▶ [EXERCISE] Rewrite the text of every record with "novi" replaced by "rabljeni", keeping everything else unchanged and leaving out the pictures.

Page-level text extractions
((

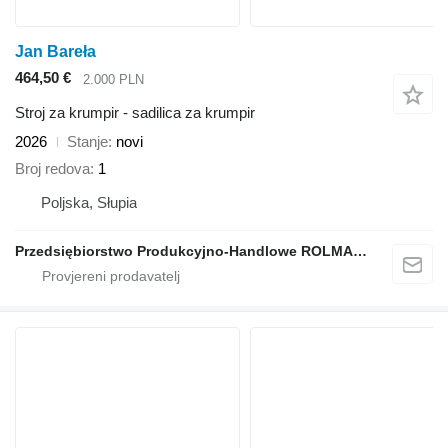
Jan Bareła
464,50 €
2.000 PLN
Stroj za krumpir - sadilica za krumpir
2026
Stanje
novi
Broj redova
1
Poljska, Słupia
Przedsiębiorstwo Produkcyjno-Handlowe ROLMAPOL Marcin Dziekan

))

▶ [RESULT OF THIS EXERCISE]
Jan Bareła
464,50 €
2.000 PLN
Stroj za krumpir - sadilica za krumpir
2026
Stanje
rabljeni
Broj redova
1
Poljska, Słupia
Przedsiębiorstwo Produkcyjno-Handlowe ROLMAPOL Marcin Dziekan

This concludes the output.